Work item:
Once you find the line containing "190 359 20516" in the data below, copy it and each following line exactly, up to and including the line containing "340 207 103188", and nothing else.
|---|
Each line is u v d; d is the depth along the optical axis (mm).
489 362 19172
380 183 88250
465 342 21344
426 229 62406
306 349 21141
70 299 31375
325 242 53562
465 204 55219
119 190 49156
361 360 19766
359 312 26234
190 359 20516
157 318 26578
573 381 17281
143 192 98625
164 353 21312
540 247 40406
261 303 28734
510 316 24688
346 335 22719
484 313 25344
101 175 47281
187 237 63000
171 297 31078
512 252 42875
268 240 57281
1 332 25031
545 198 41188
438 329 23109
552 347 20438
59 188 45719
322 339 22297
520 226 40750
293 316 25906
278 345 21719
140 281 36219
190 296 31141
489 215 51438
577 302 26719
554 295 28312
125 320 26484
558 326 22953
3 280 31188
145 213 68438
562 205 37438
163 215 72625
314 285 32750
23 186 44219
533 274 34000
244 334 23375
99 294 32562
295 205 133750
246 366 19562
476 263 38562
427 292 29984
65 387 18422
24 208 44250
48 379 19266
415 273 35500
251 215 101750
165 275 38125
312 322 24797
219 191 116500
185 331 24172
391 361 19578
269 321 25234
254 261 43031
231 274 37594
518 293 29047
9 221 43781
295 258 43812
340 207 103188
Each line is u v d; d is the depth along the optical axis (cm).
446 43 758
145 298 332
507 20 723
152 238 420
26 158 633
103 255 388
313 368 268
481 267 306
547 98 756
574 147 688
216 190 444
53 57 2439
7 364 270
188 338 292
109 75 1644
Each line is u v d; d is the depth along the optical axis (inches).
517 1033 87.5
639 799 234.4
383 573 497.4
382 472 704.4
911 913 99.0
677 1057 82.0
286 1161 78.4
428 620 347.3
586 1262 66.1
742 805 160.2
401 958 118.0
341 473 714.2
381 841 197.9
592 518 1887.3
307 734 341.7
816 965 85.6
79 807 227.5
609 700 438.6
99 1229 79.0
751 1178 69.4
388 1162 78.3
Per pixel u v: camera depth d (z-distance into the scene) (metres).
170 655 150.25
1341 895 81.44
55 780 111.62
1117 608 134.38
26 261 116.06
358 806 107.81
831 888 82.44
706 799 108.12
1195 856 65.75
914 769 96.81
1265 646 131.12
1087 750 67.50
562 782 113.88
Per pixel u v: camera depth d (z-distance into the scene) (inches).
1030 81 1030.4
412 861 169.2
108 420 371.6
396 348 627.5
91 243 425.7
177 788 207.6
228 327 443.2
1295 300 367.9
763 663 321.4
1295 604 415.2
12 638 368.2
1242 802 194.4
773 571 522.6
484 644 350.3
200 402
|---|
Task response:
190 359 20516
157 318 26578
573 381 17281
143 192 98625
164 353 21312
540 247 40406
261 303 28734
510 316 24688
346 335 22719
484 313 25344
101 175 47281
187 237 63000
171 297 31078
512 252 42875
268 240 57281
1 332 25031
545 198 41188
438 329 23109
552 347 20438
59 188 45719
322 339 22297
520 226 40750
293 316 25906
278 345 21719
140 281 36219
190 296 31141
489 215 51438
577 302 26719
554 295 28312
125 320 26484
558 326 22953
3 280 31188
145 213 68438
562 205 37438
163 215 72625
314 285 32750
23 186 44219
533 274 34000
244 334 23375
99 294 32562
295 205 133750
246 366 19562
476 263 38562
427 292 29984
65 387 18422
24 208 44250
48 379 19266
415 273 35500
251 215 101750
165 275 38125
312 322 24797
219 191 116500
185 331 24172
391 361 19578
269 321 25234
254 261 43031
231 274 37594
518 293 29047
9 221 43781
295 258 43812
340 207 103188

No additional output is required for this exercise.